Crypto took a major hit last year with losses exceeding $5.6 billion, mainly driven by investment fraud, tech support scams, and social engineering via government impersonation. Latest findings published by the FBI’s Internet Crime Complaint Center (IC3), the product of almost 70,000 reports, marks this 45% rise as a new record high for the industry. The US alone accounts for $4.8 billion of these reported cases, followed by the Cayman Islands, Mexico, Canada, the UK, India, and Australia.
The report laid out several fraud and scam trends, ranging from fake investment sites, pig butchering schemes linked to dating apps and professional networking platforms, and liquidity mining scams that offer high returns for staking assets.[1] Another popular method saw criminals launching fake blockchain-based gaming apps to trick users into connecting their cryptocurrency wallets.
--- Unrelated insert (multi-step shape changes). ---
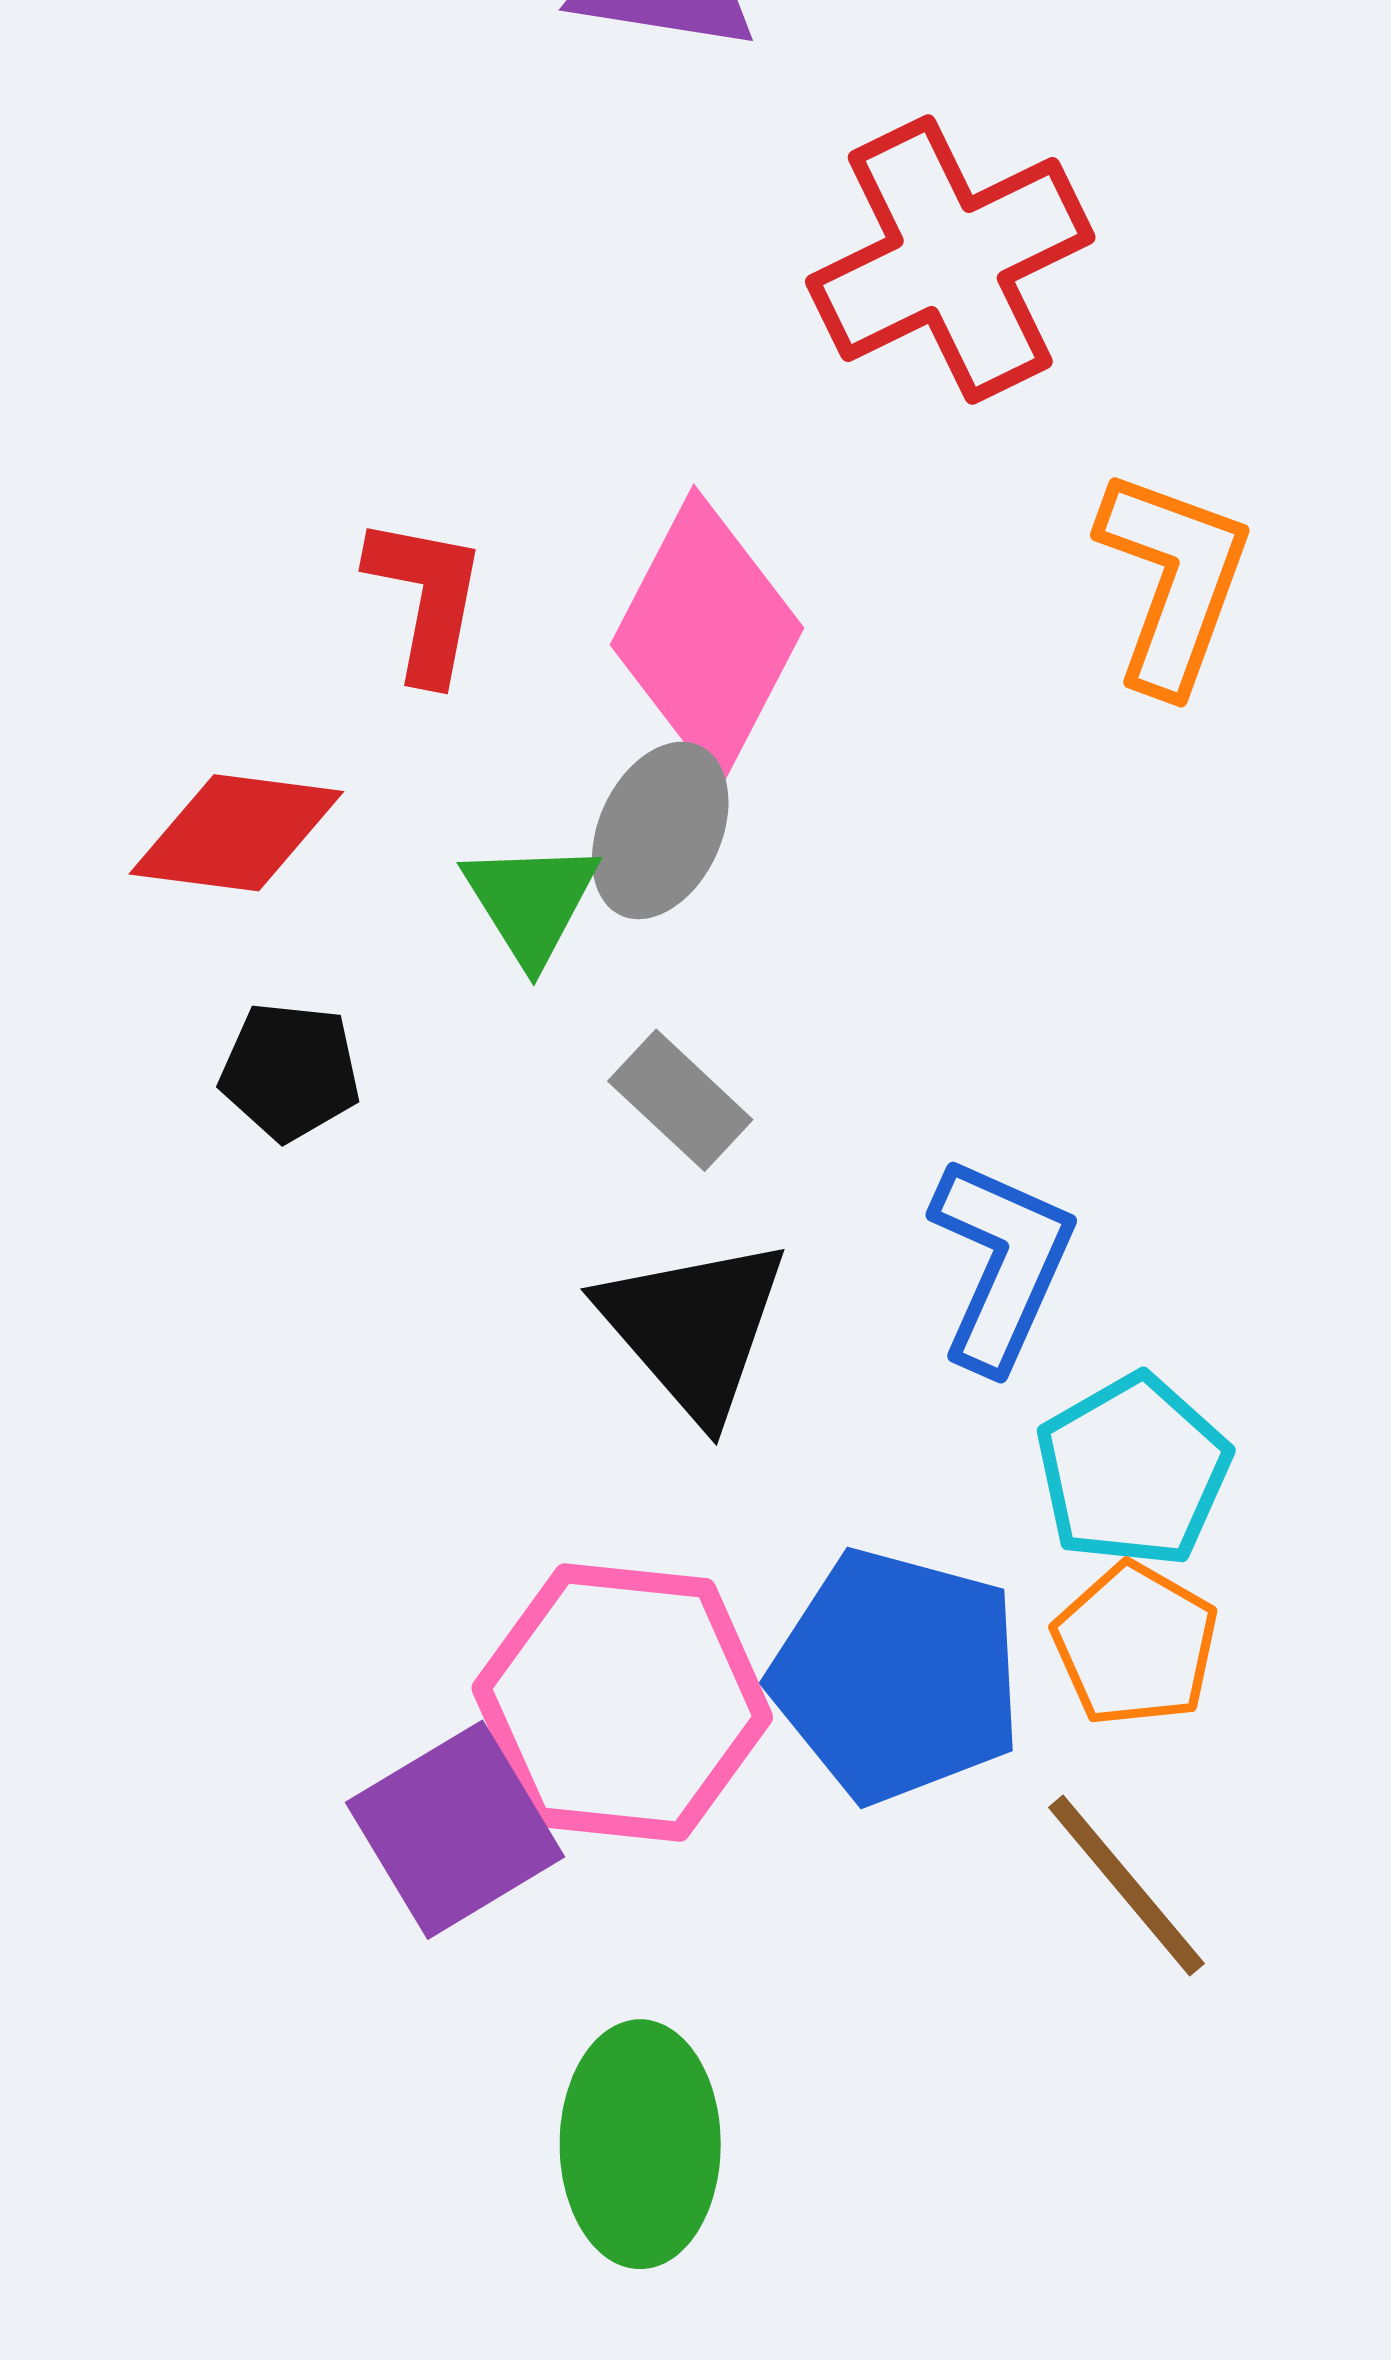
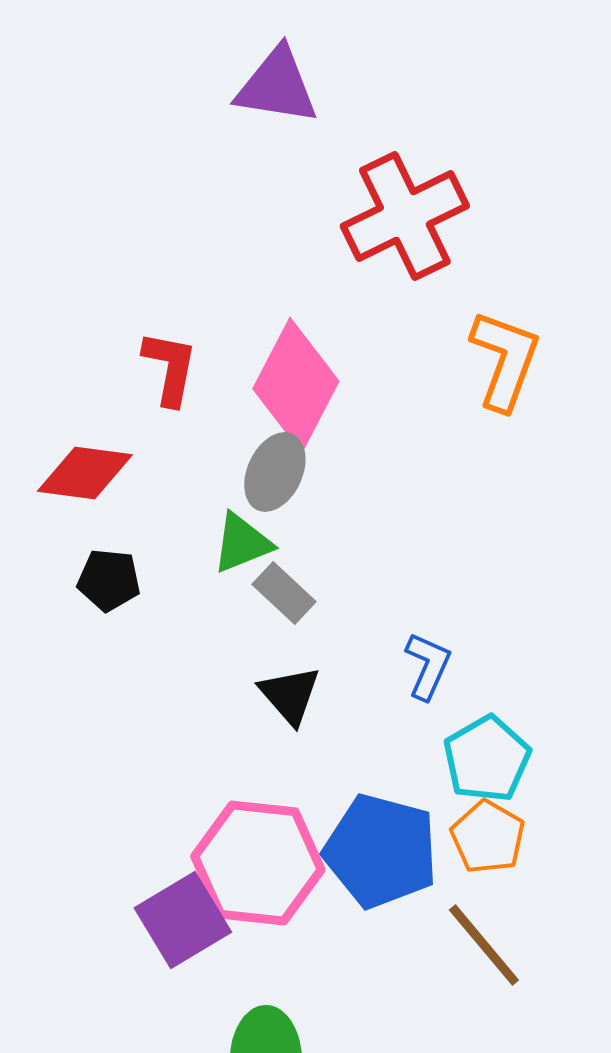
green triangle: (531, 902) -> (242, 543), moved, turned 40
blue L-shape: (1002, 1263) -> (428, 666), size x0.7
black triangle: (694, 1328) -> (290, 695), size x0.7

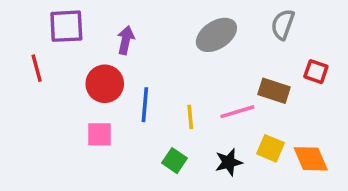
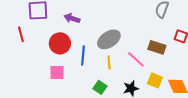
gray ellipse: (216, 35) -> (109, 39), moved
purple arrow: (126, 40) -> (72, 18), turned -84
pink line: (237, 112) -> (136, 59), turned 60

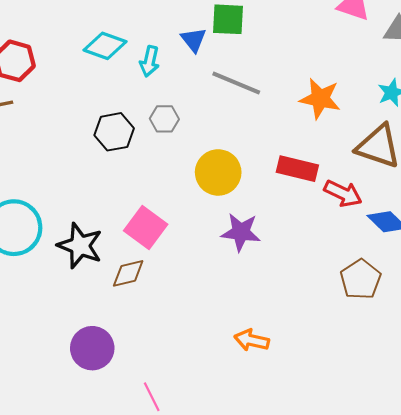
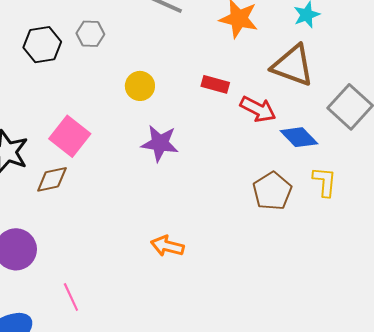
red rectangle: (297, 169) -> (215, 84), size x0.7
yellow circle: (218, 172) -> (140, 86), size x0.7

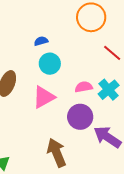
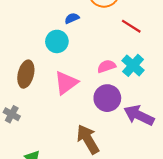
blue semicircle: (41, 41) -> (72, 18), moved
cyan circle: (50, 64) -> (57, 41), moved

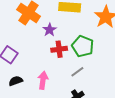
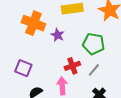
red cross: (59, 49) -> (72, 66), moved

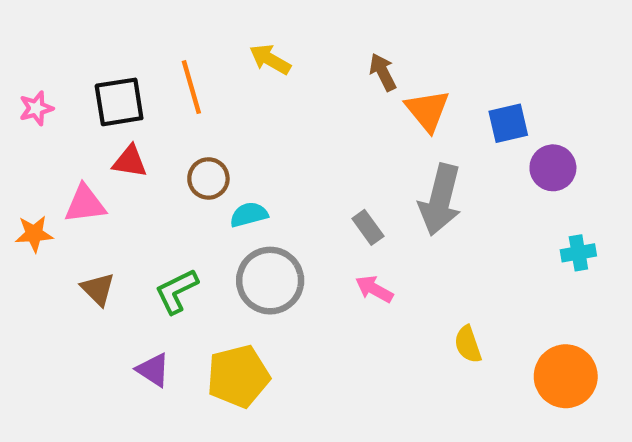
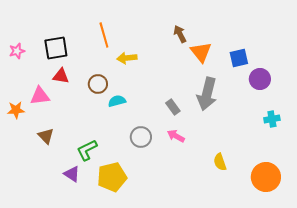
yellow arrow: (270, 59) -> (127, 58), moved, turned -36
orange line: (191, 87) -> (104, 35), moved
gray circle: (270, 281) -> (141, 137), moved, size x0.7
green L-shape: (177, 291) -> (87, 150), moved

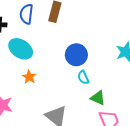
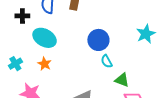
orange star: (29, 77) -> (44, 64), moved

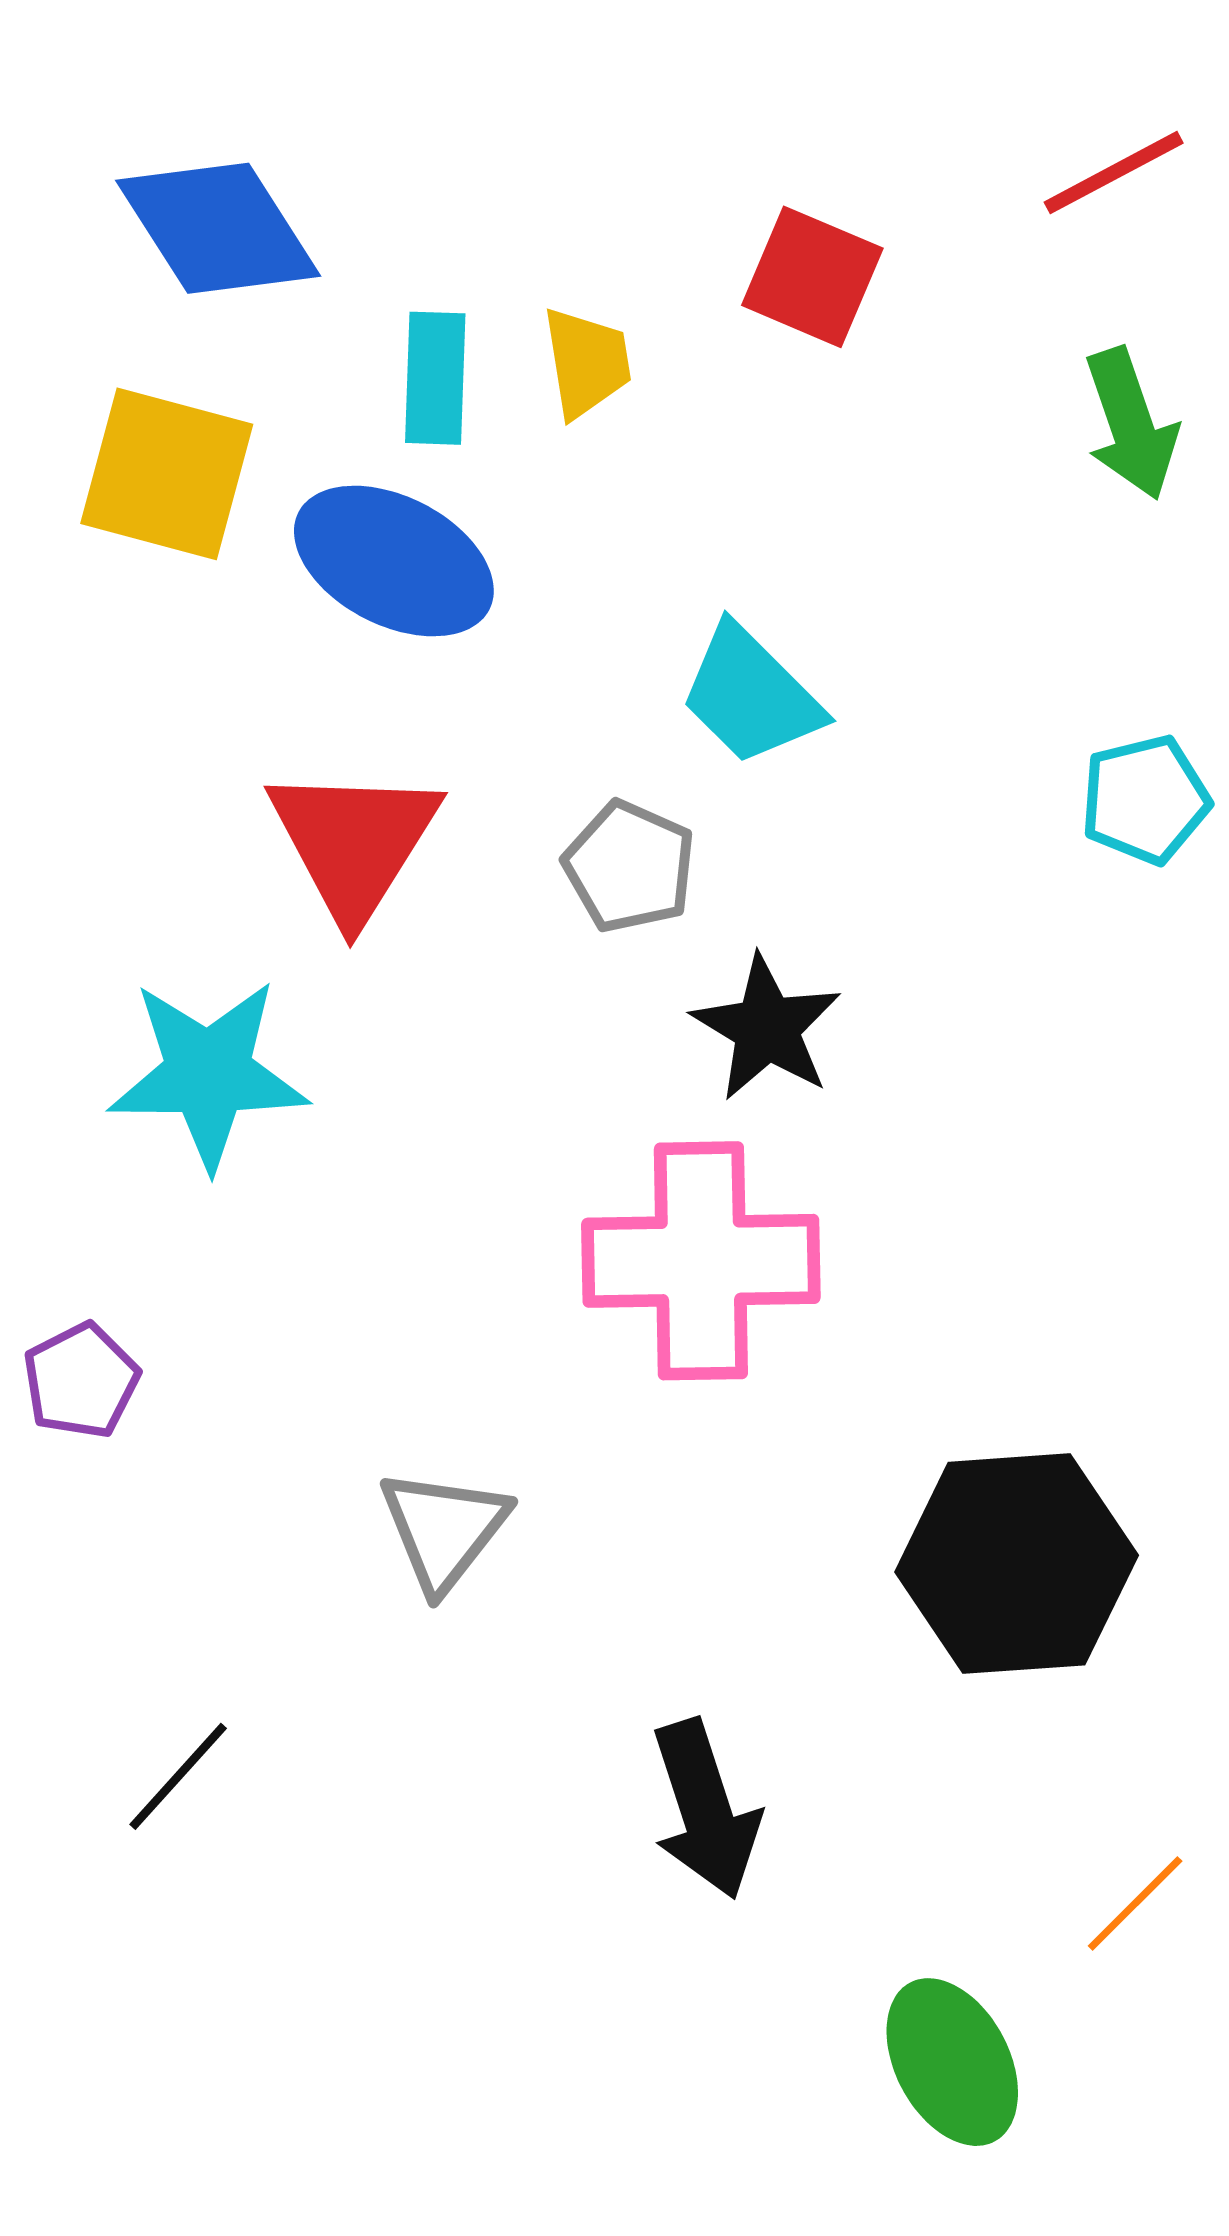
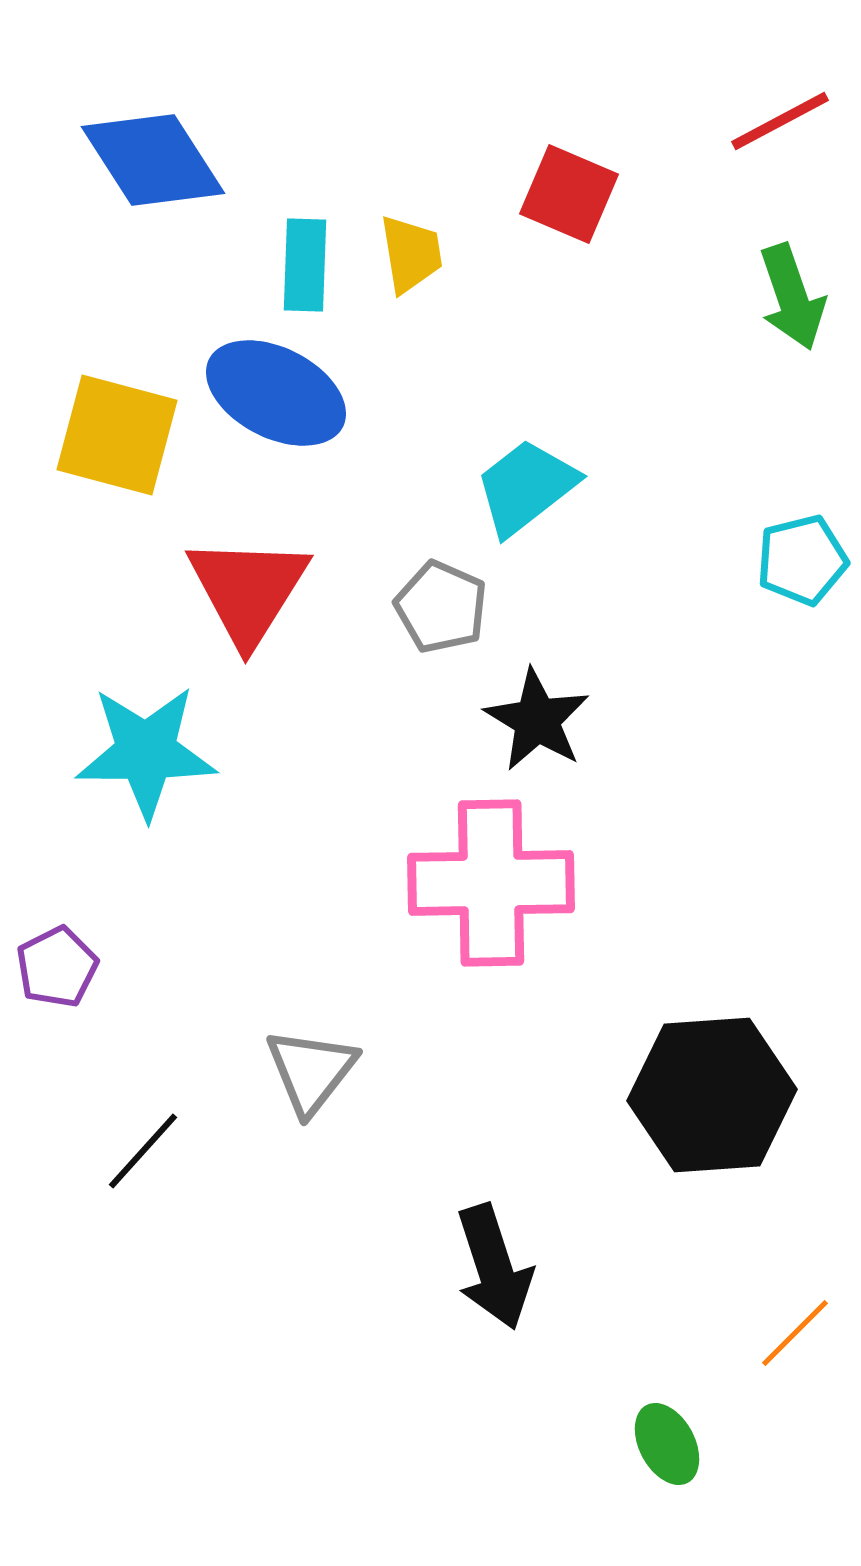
yellow square: (167, 474) -> (117, 435), moved
cyan trapezoid: (751, 695) -> (526, 487), turned 97
black line: (178, 1776) -> (143, 1151), moved
green ellipse: (952, 2062) -> (667, 1444), size x0.7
Scammers also showed no mercy in their tactics, reportedly targeting victims of previous frauds in secondary scams by offering fake cryptocurrency recovery services to charge upfront fees for retrieving stolen assets.
Cyber criminals continue their attacks on the cryptocurrency industry, taking advantage of its decentralized nature. With no central authority oversight in place, fraudulent transactions and illicit financial activities are very difficult to trace or reverse. Cryptocurrency also offers anonymity and easy ways to obscure money trails, both attractive qualities sought out by online attackers and scammers.
The FBI’s findings is followed closely by reports of misconfigured, Internet-exposed Selenium Grid instances being targeted by malicious actors for illicit cryptocurrency mining and proxy-jacking. Exploiting these public systems, threat actors leverage their victim’s Internet bandwidth to inject malicious scripts, drop cryptocurrency miners, and more.